This curriculum spans the breadth of a multi-workshop technical governance program, addressing the same decision frameworks and coordination challenges seen in enterprise application modernization initiatives, from initial scoping through to system retirement.
Module 1: Strategic Alignment and Project Initiation
- Selecting between greenfield development and brownfield modernization based on legacy system constraints and business continuity requirements.
- Defining measurable success criteria in collaboration with business stakeholders to align technical deliverables with operational KPIs.
- Conducting feasibility assessments that evaluate technical, financial, and resource constraints before project approval.
- Establishing a cross-functional steering committee to resolve prioritization conflicts between IT, security, and business units.
- Choosing project funding models (CAPEX vs. OPEX) based on organizational accounting policies and long-term ownership plans.
- Documenting initial scope boundaries and change control thresholds to prevent uncontrolled feature creep during execution.
Module 2: Requirements Engineering and Stakeholder Analysis
- Mapping user roles to functional permissions during requirements gathering to ensure compliance with least-privilege access models.
- Resolving conflicting requirements from regional business units by establishing a centralized prioritization framework.
- Integrating non-functional requirements (e.g., response time, uptime) into user stories to prevent performance gaps in production.
- Using traceability matrices to link each requirement to test cases and regulatory obligations for audit readiness.
- Deciding when to defer edge-case requirements based on usage analytics and implementation cost-benefit analysis.
- Managing stakeholder expectations when technical limitations prevent fulfillment of requested capabilities.
Module 3: Architecture Design and Technology Selection
- Evaluating containerization vs. virtual machines based on scalability needs, operational overhead, and existing infrastructure.
- Selecting integration patterns (APIs, message queues, ETL) based on data latency requirements and system coupling tolerance.
- Choosing between monolithic and microservices architectures considering team size, deployment frequency, and monitoring complexity.
- Implementing failover mechanisms and disaster recovery paths during design to meet defined SLAs.
- Standardizing technology stacks across projects to reduce long-term maintenance and skills fragmentation.
- Assessing third-party component risks, including license compliance, support lifespan, and vulnerability history.
Module 4: Development Practices and Code Governance
- Enforcing code review policies that balance quality gates with development velocity in CI/CD pipelines.
- Managing branching strategies (e.g., GitFlow vs. trunk-based) based on release cadence and team coordination needs.
- Integrating static code analysis tools into build processes to detect security flaws and anti-patterns early.
- Defining coding standards that align with organizational maintainability goals and onboarding efficiency.
- Handling technical debt accumulation by allocating sprint capacity for refactoring based on risk exposure.
- Coordinating parallel development across distributed teams using feature toggles and environment isolation.
Module 5: Testing Strategy and Quality Assurance
- Allocating test automation coverage across unit, integration, and end-to-end levels based on risk and maintenance cost.

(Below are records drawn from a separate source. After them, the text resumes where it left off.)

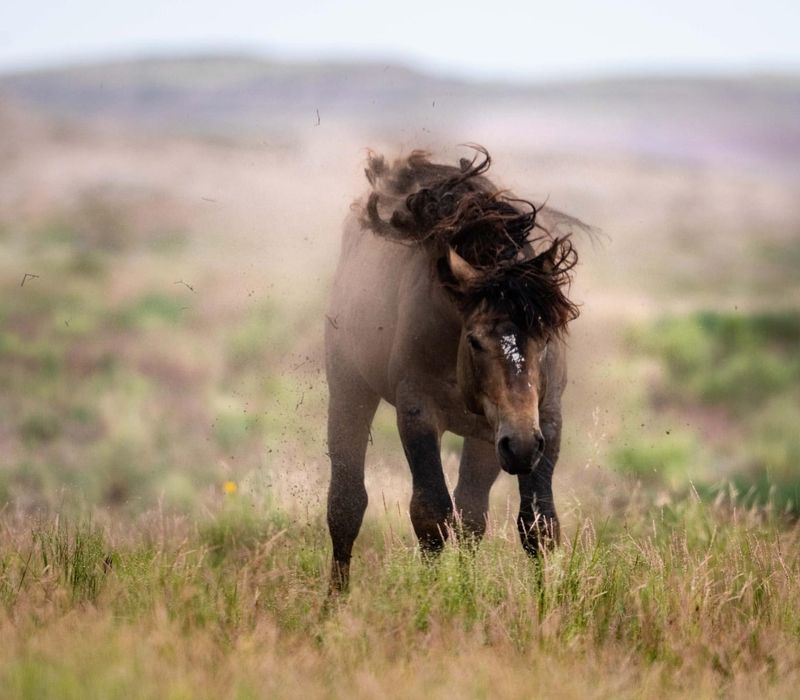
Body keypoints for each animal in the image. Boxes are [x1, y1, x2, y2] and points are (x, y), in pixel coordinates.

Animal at [324, 146, 580, 592]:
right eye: (475, 340)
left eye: (546, 338)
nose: (521, 445)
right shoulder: (418, 411)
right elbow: (431, 515)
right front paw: (432, 599)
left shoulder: (544, 419)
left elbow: (539, 525)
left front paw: (542, 601)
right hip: (349, 387)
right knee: (346, 504)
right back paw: (333, 603)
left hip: (488, 437)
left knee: (472, 513)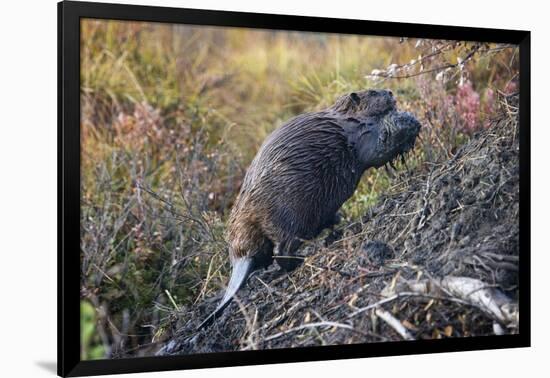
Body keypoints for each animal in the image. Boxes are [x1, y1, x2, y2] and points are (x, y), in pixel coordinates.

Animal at [198, 90, 422, 330]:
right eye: (372, 92)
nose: (389, 92)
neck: (346, 119)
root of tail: (241, 255)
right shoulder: (361, 135)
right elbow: (377, 148)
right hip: (288, 214)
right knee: (282, 251)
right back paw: (300, 259)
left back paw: (334, 223)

- Designing test data management strategies that protect PII while enabling realistic test scenarios.
- Integrating performance testing into release pipelines to detect regressions before production deployment.
- Managing test environment parity to reduce defects caused by configuration drift.
- Deciding when to use contract testing for microservices to reduce dependency on full integration environments.
- Establishing defect triage processes that prioritize fixes based on business impact and reproducibility.
Module 6: Deployment Planning and Release Management
- Choosing deployment patterns (blue-green, canary, rolling) based on risk tolerance and rollback requirements.
- Scheduling production releases to avoid conflicts with business-critical periods and batch processing windows.
- Coordinating change advisory board (CAB) approvals for high-impact deployments in regulated environments.
- Validating rollback procedures through dry runs to ensure recovery readiness during failed deployments.
- Managing configuration drift by enforcing infrastructure-as-code templates across environments.
- Communicating deployment timelines and potential outages to support teams and end-user groups in advance.
Module 7: Post-Release Support and Operational Handover
- Transferring incident response ownership to operations teams with documented runbooks and escalation paths.
- Establishing service level indicators (SLIs) and error budgets to guide post-launch performance management.
- Conducting blameless post-mortems to identify systemic issues after production incidents.
- Integrating application monitoring with centralized logging to reduce mean time to diagnose (MTTD).
- Managing hotfix processes that balance urgency with change control and testing requirements.
- Updating technical documentation based on operational feedback to reflect actual system behavior.
Module 8: Lifecycle Governance and Retirement Planning
- Defining end-of-life criteria for applications based on usage trends, support costs, and technology obsolescence.
- Executing data archival strategies that comply with retention policies and legal discovery obligations.
- Coordinating decommissioning activities with interdependent systems to prevent integration failures.
- Conducting knowledge transfer sessions to preserve institutional memory before team disbandment.
- Reallocating infrastructure resources from retired applications to active projects.
- Auditing licensing agreements to terminate subscriptions and avoid continued billing post-retirement.